Material for the task -

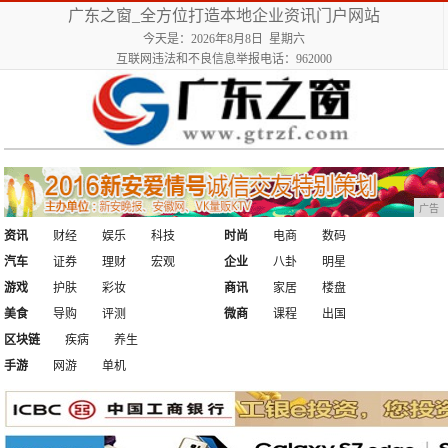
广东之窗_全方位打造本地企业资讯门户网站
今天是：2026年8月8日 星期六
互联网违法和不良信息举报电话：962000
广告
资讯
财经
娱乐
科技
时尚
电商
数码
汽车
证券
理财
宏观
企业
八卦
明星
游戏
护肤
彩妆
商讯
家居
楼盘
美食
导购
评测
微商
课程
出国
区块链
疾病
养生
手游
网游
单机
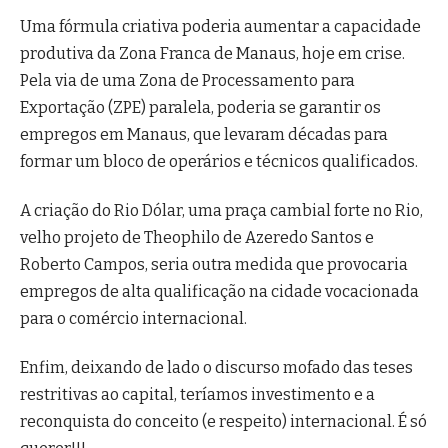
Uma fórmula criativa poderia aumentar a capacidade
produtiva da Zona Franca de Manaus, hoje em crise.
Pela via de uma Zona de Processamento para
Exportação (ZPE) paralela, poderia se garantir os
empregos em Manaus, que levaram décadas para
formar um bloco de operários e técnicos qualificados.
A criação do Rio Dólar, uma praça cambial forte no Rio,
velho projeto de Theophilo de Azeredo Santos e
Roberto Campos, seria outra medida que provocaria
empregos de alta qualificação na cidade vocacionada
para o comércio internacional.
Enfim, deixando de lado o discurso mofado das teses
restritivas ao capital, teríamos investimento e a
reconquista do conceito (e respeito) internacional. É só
--
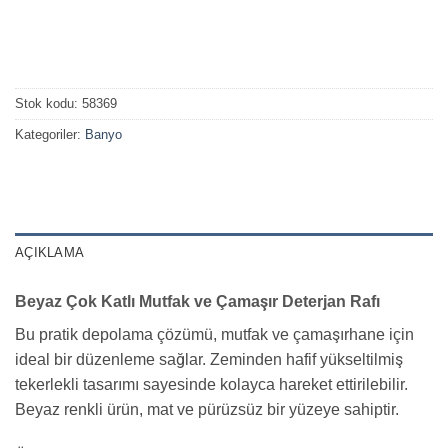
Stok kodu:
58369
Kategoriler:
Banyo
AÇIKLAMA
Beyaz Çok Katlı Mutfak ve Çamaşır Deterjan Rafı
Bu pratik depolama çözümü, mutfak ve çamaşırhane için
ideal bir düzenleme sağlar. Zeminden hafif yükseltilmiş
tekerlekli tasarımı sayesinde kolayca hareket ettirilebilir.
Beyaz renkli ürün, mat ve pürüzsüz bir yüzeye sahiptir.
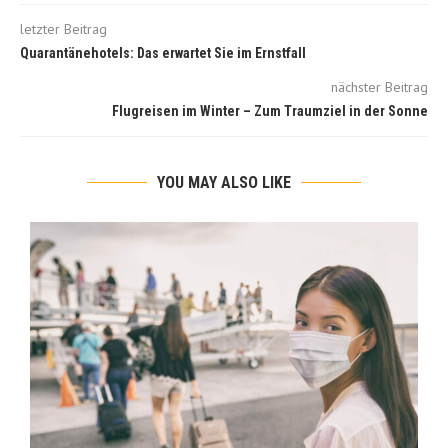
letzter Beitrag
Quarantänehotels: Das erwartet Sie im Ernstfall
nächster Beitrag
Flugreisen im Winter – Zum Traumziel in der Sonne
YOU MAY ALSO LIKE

Activity - Rewrite the lines of the listing from the one holding "letzter Beitrag" through the one holding "YOU MAY ALSO LIKE", inclusive, changing "Beitrag" to "Artikel" and leaving everything else as it is. Give only those lines.

Task output -
letzter Artikel
Quarantänehotels: Das erwartet Sie im Ernstfall
nächster Artikel
Flugreisen im Winter – Zum Traumziel in der Sonne
YOU MAY ALSO LIKE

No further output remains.